◆ **Provided material**
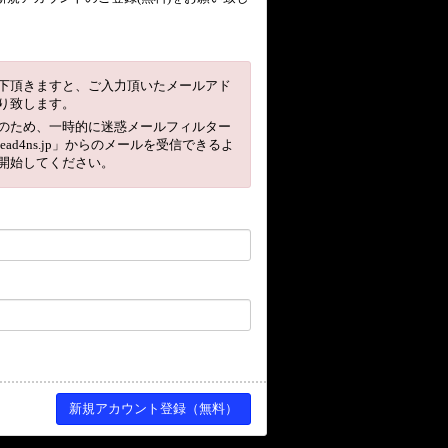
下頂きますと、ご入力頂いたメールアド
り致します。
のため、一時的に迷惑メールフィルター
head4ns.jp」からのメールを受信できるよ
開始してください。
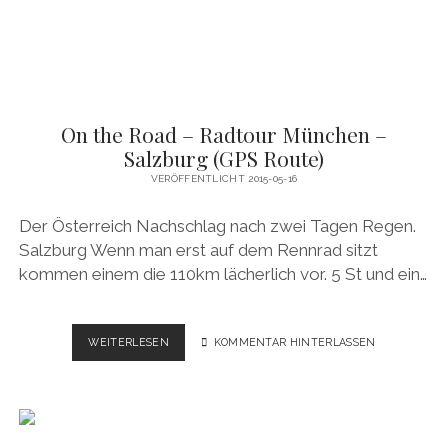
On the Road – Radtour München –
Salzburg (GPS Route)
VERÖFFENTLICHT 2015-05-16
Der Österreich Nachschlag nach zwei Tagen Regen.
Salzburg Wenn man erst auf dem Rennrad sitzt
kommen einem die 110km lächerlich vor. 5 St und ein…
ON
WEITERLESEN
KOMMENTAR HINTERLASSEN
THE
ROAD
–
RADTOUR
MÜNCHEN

==

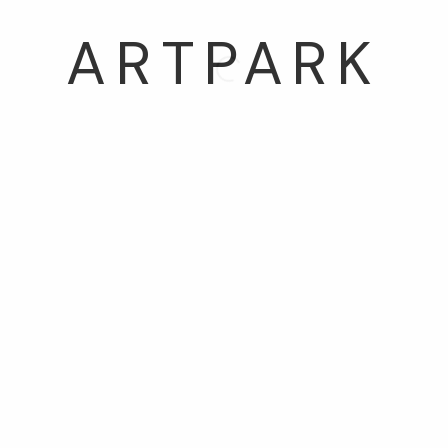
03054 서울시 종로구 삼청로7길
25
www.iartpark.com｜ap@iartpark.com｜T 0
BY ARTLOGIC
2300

◆ **What you are asked to do**
Compute how many lines of the records above hold the string "Salzburg". Give the number with no other output.

◆ **Finished task**
2